## WHAT IS BEING ASKED:
Please return every line in the following data that includes the string "Doce".

[Stored items]
--

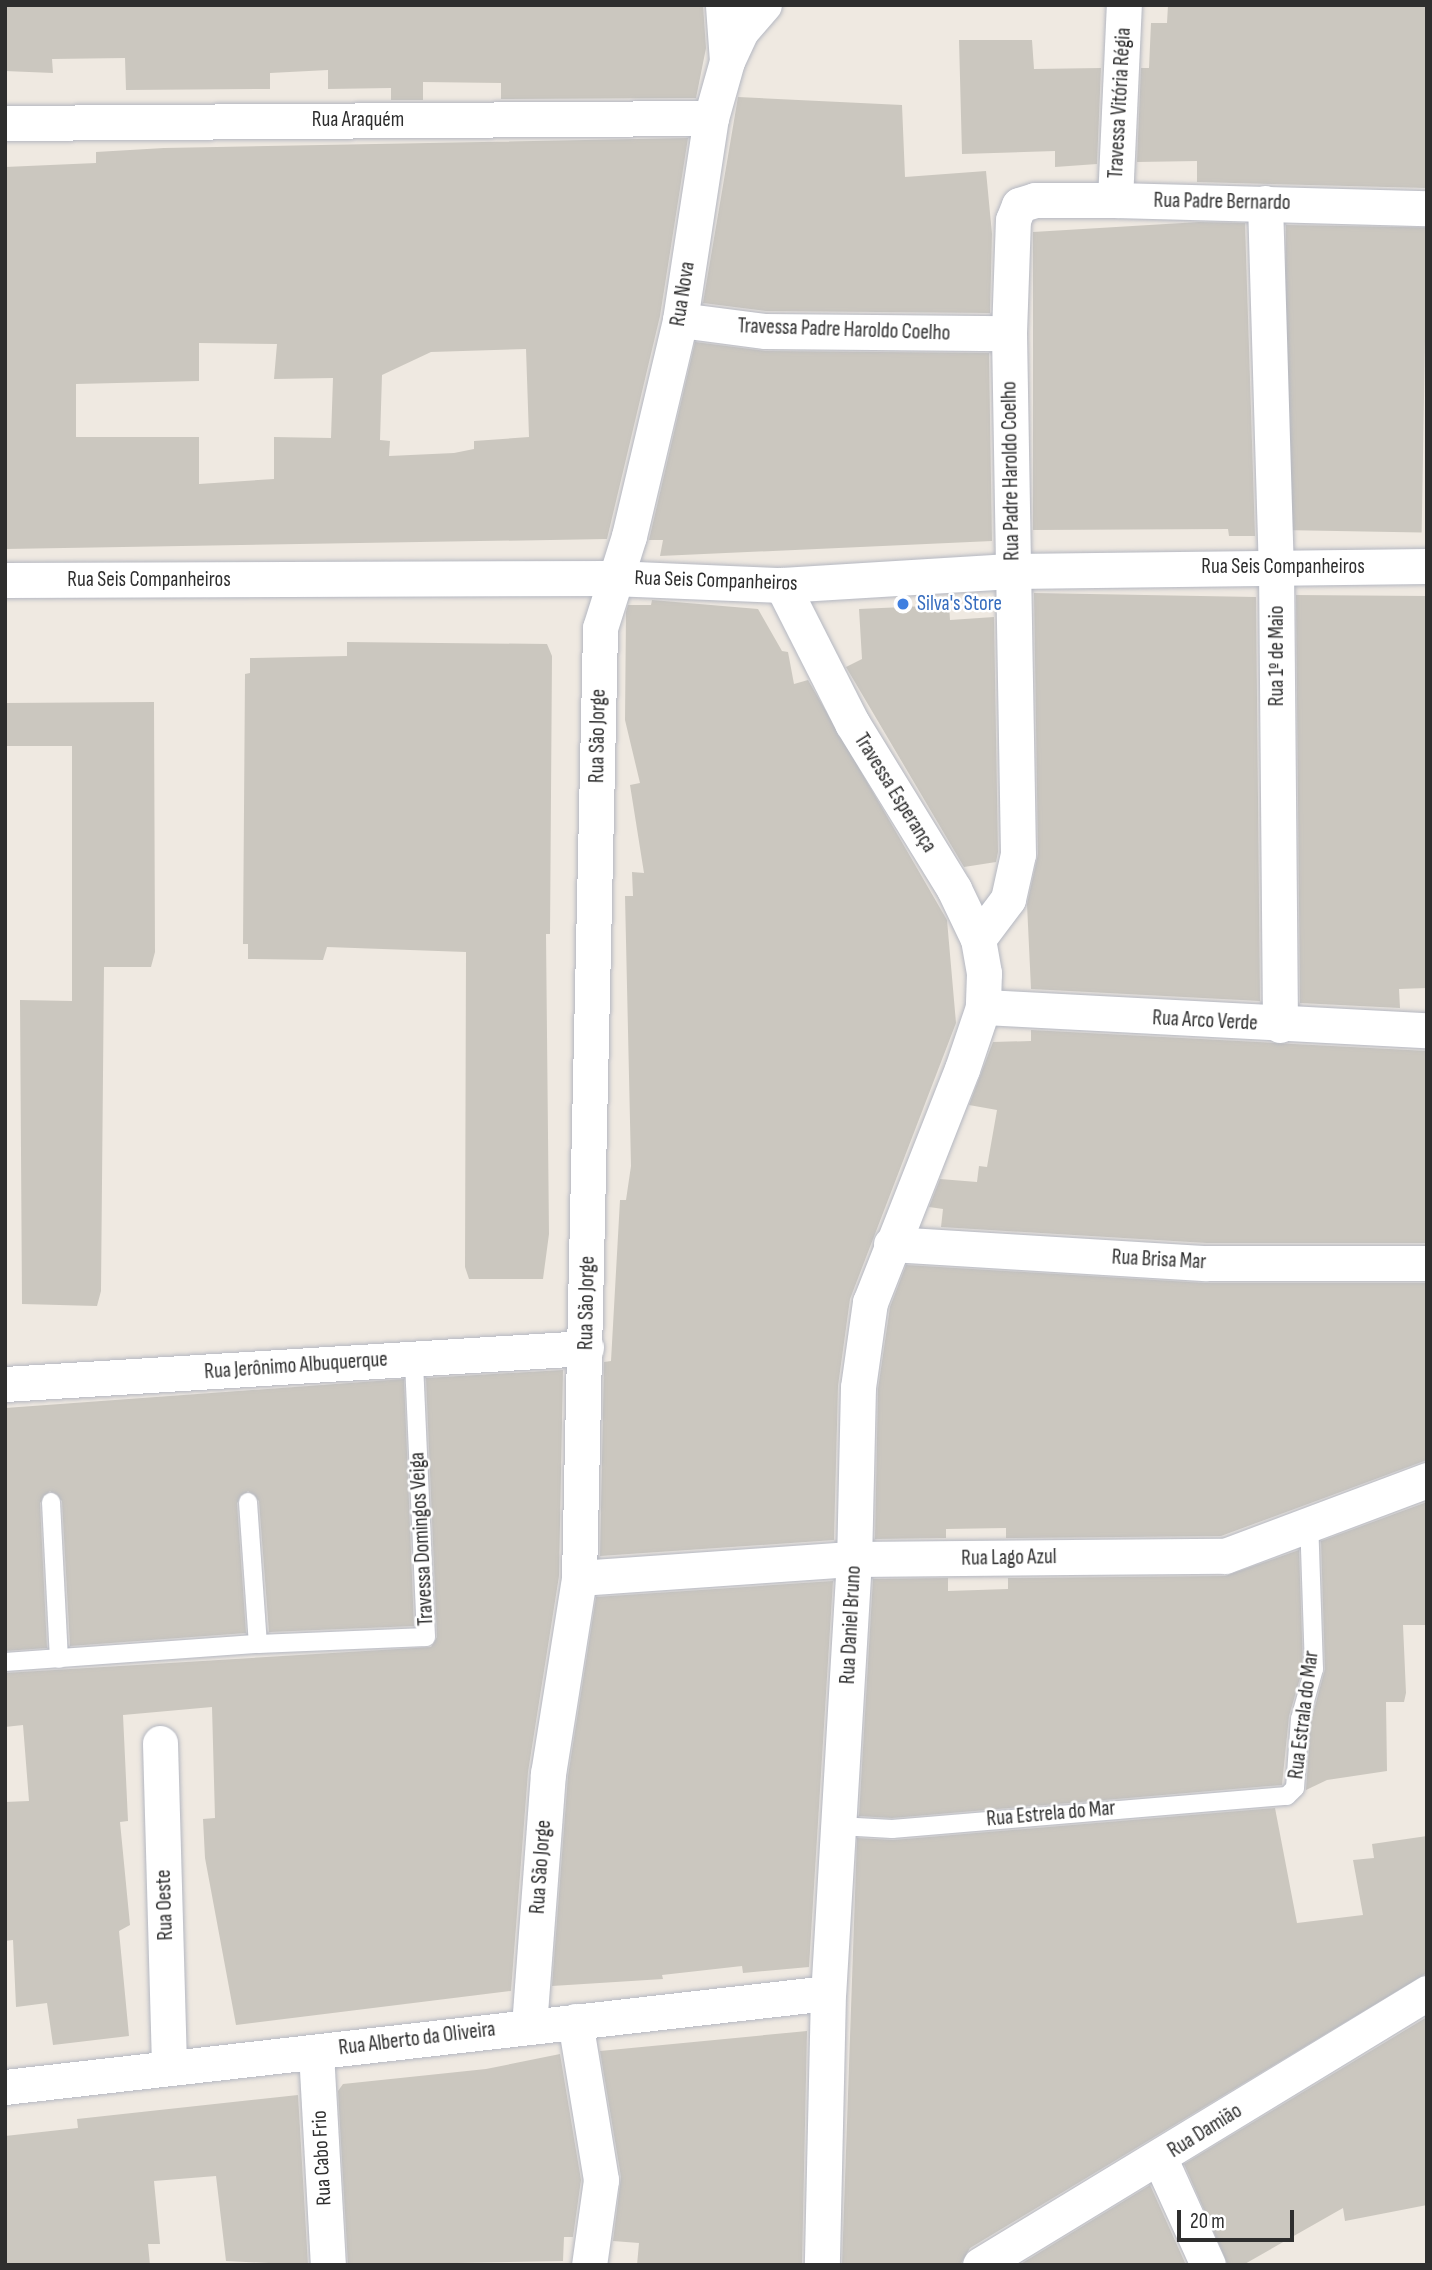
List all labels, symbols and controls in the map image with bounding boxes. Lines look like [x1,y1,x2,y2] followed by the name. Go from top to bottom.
[1103,27,1137,179] street label: Travessa Vitória Régia
[312,107,404,133] street label: Rua Araquém
[1153,188,1291,216] street label: Rua Padre Bernardo
[665,260,701,328] street label: Rua Nova
[737,314,951,346] street label: Travessa Padre Haroldo Coelho
[997,381,1025,561] street label: Rua Padre Haroldo Coelho
[1201,554,1365,580] street label: Rua Seis Companheiros
[634,566,798,596] street label: Rua Seis Companheiros
[67,567,231,593] street label: Rua Seis Companheiros
[917,591,1002,617] place label: Silva's Store
[895,596,911,612] marker: Silva's Store
[1264,606,1290,706] street label: Rua 1º de Maio
[585,689,611,783] street label: Rua São Jorge
[848,729,942,857] street label: Travessa Esperança
[1152,1006,1258,1036] street label: Rua Arco Verde
[1111,1245,1207,1275] street label: Rua Brisa Mar
[574,1256,600,1350] street label: Rua São Jorge
[203,1347,389,1385] street label: Rua Jerônimo Albuquerque
[405,1452,439,1626] street label: Travessa Domingos Veiga
[961,1545,1057,1571] street label: Rua Lago Azul
[835,1565,867,1685] street label: Rua Daniel Bruno
[1284,1649,1324,1781] street label: Rua Estrala do Mar
[985,1796,1117,1832] street label: Rua Estrela do Mar
[525,1819,557,1915] street label: Rua São Jorge
[151,1869,179,1941] street label: Rua Oeste
[337,2017,497,2061] street label: Rua Alberto da Oliveira
[1163,2098,1247,2164] street label: Rua Damião
[307,2110,337,2206] street label: Rua Cabo Frio
[1180,2196,1297,2240] scale bar
[1190,2209,1225,2234] text: 20 m

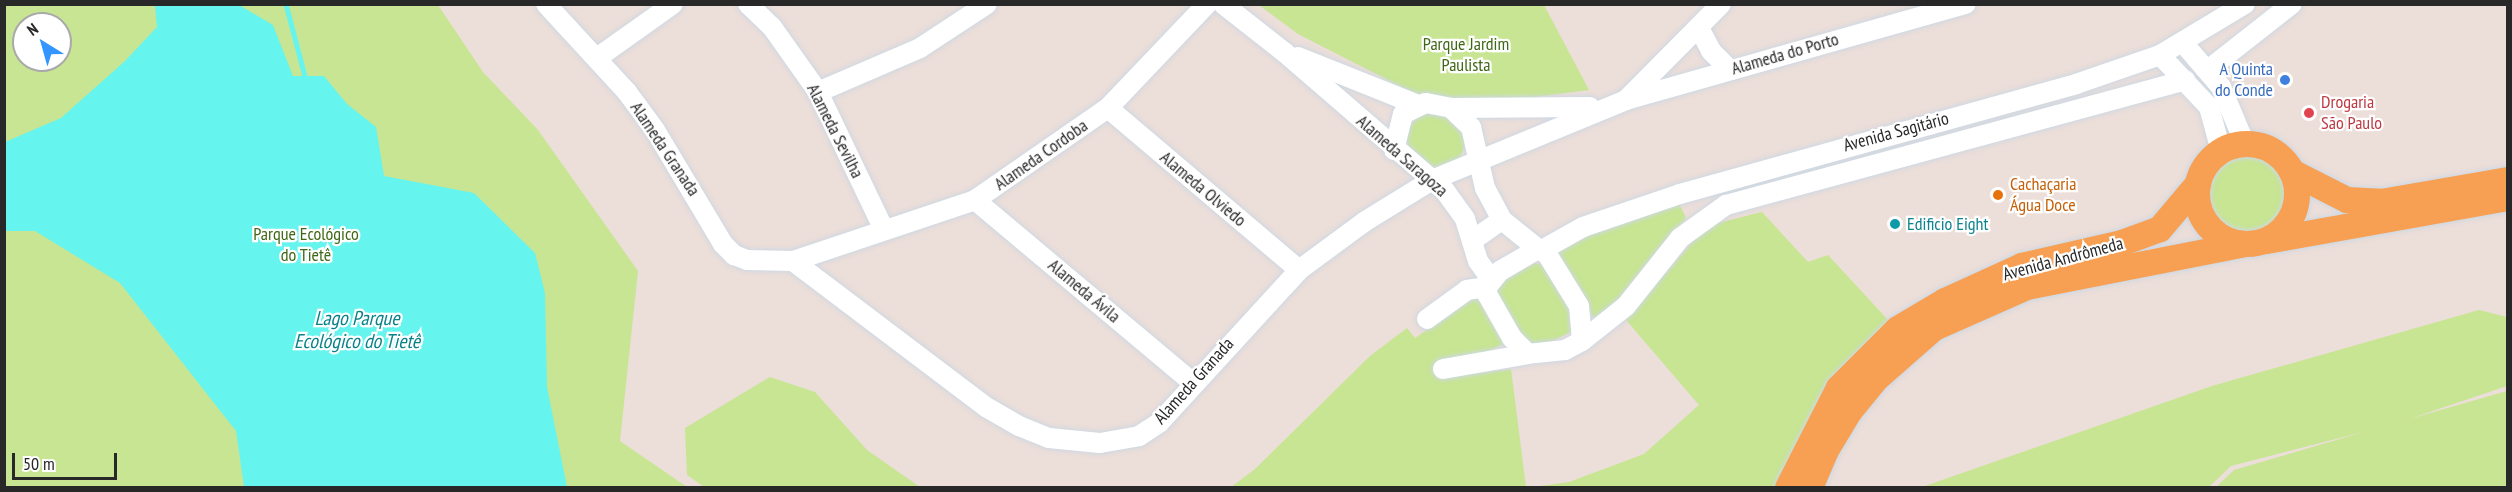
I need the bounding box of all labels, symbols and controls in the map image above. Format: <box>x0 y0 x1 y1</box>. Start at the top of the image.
north arrow <box>12 12 72 72</box>
text: N <box>23 19 42 40</box>
street label: Alameda do Porto <box>1729 28 1841 80</box>
park label: Parque Jardim Paulista <box>1423 34 1509 76</box>
place label: A Quinta do Conde <box>2215 59 2273 101</box>
marker: A Quinta do Conde <box>2278 73 2292 87</box>
street label: Alameda Sevilha <box>802 80 868 182</box>
place label: Drogaria São Paulo <box>2321 92 2382 134</box>
street label: Alameda Granada <box>626 98 704 200</box>
marker: Drogaria São Paulo <box>2302 106 2316 120</box>
street label: Avenida Sagitário <box>1841 108 1951 156</box>
street label: Alameda Saragoza <box>1352 110 1452 202</box>
street label: Alameda Cordoba <box>990 115 1092 195</box>
street label: Alameda Olviedo <box>1156 147 1250 231</box>
place label: Cachaçaria Água Doce <box>2010 174 2076 216</box>
marker: Cachaçaria Água Doce <box>1991 188 2005 202</box>
place label: Edificio Eight <box>1907 213 1988 235</box>
marker: Edificio Eight <box>1888 217 1902 231</box>
park label: Parque Ecológico do Tietê <box>253 224 359 266</box>
street label: Avenida Andrômeda <box>2000 233 2126 285</box>
street label: Alameda Ávila <box>1043 254 1125 328</box>
water label: Lago Parque Ecológico do Tietê <box>294 307 420 354</box>
street label: Alameda Granada <box>1150 333 1238 429</box>
scale bar <box>15 441 120 479</box>
text: 50 m <box>23 452 55 475</box>

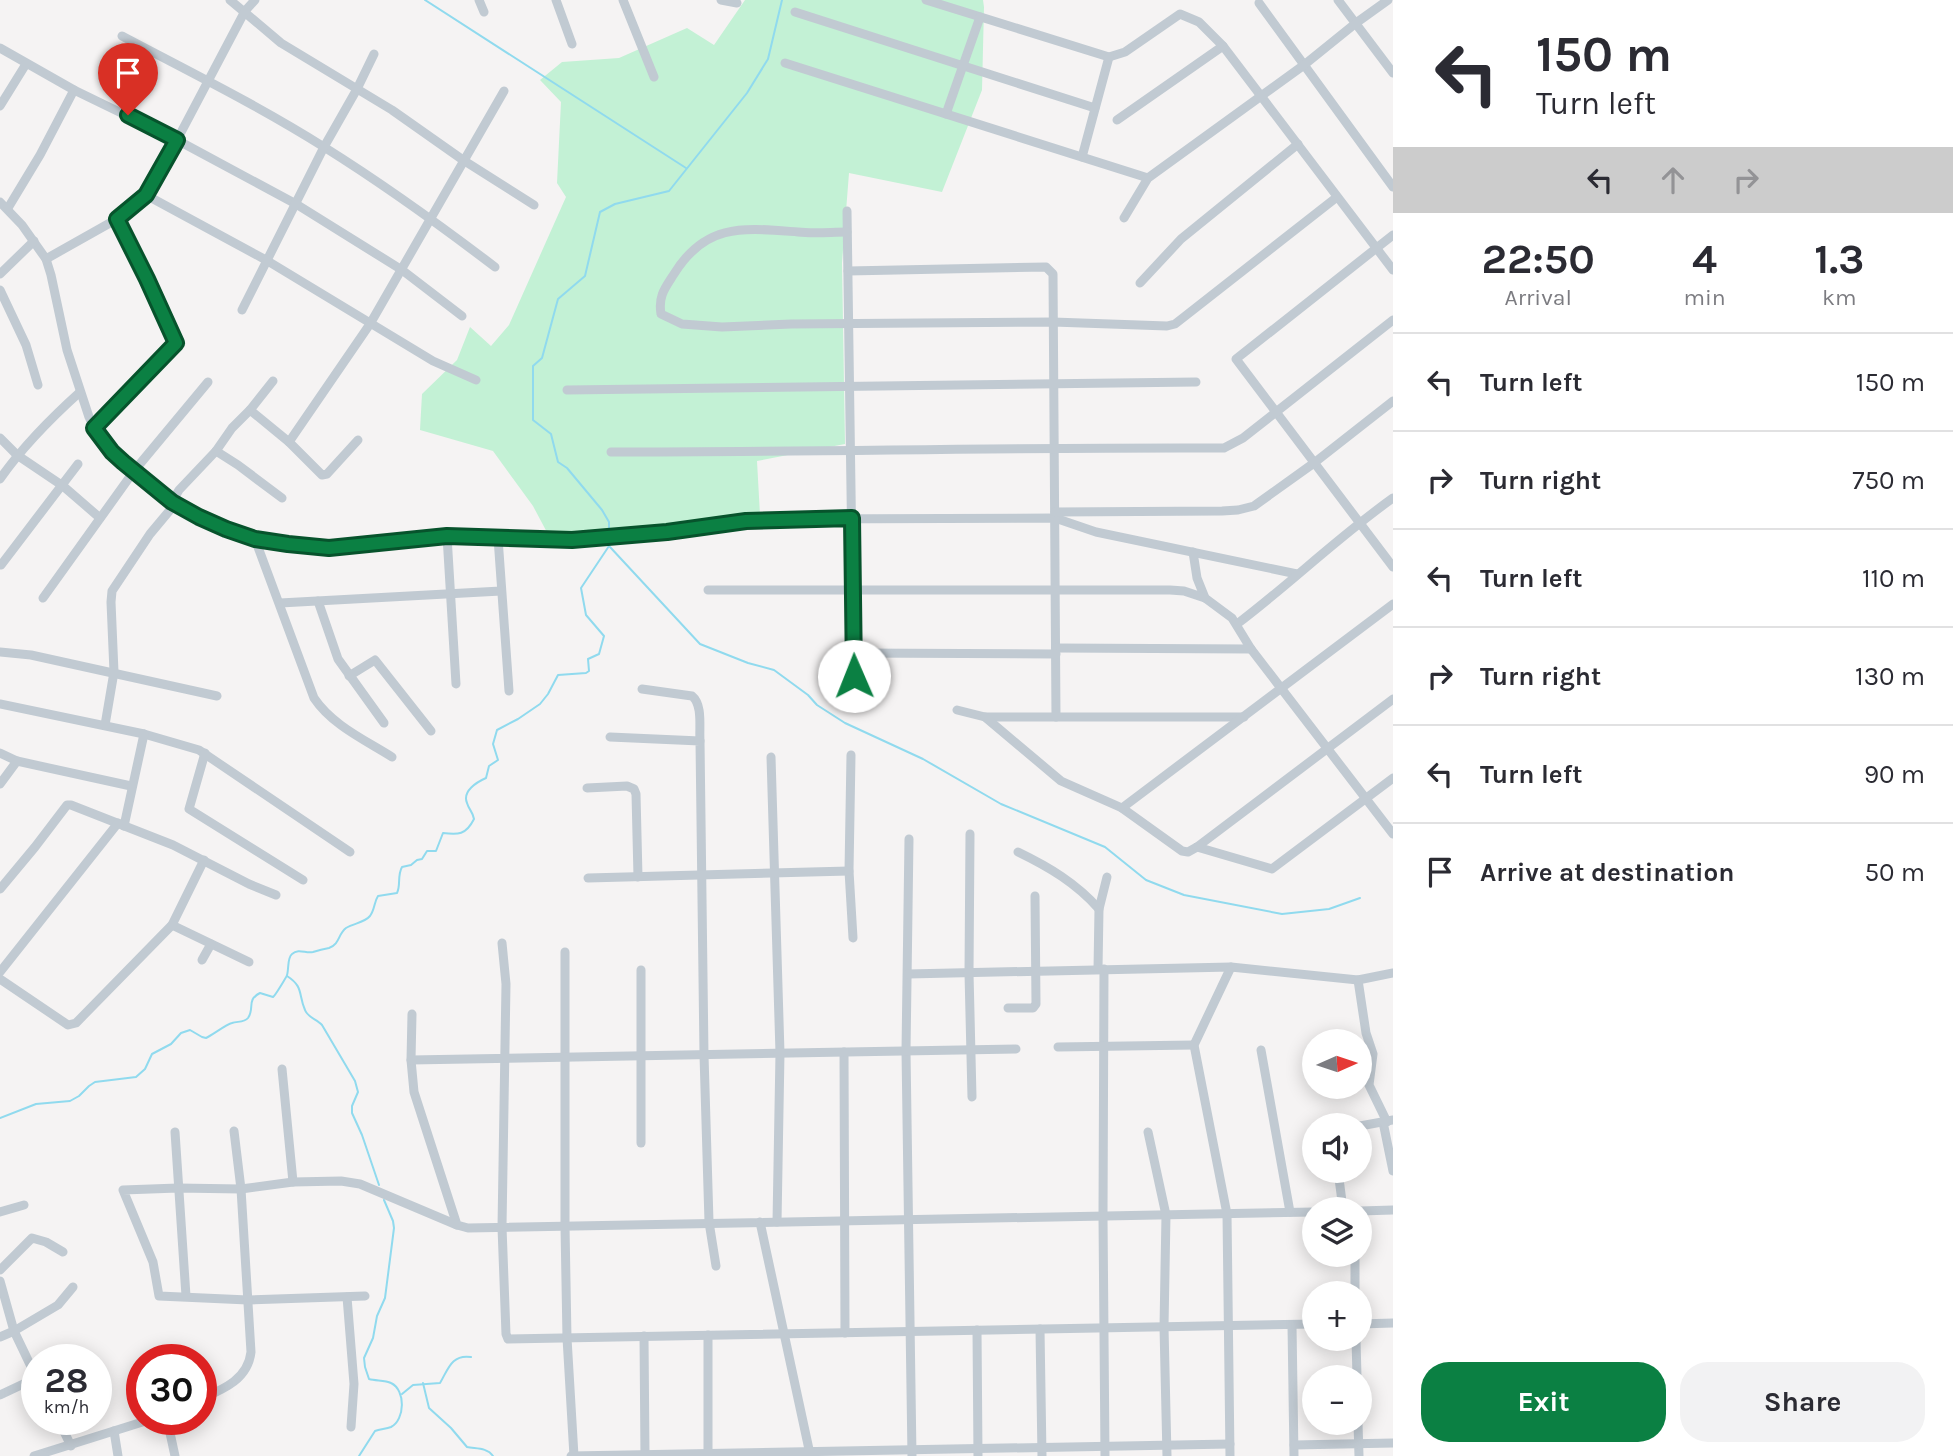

--

## REPLY TO THE EXERCISE:
place label: Cachaçaria Água Doce <box>2010 174 2076 216</box>
marker: Cachaçaria Água Doce <box>1991 188 2005 202</box>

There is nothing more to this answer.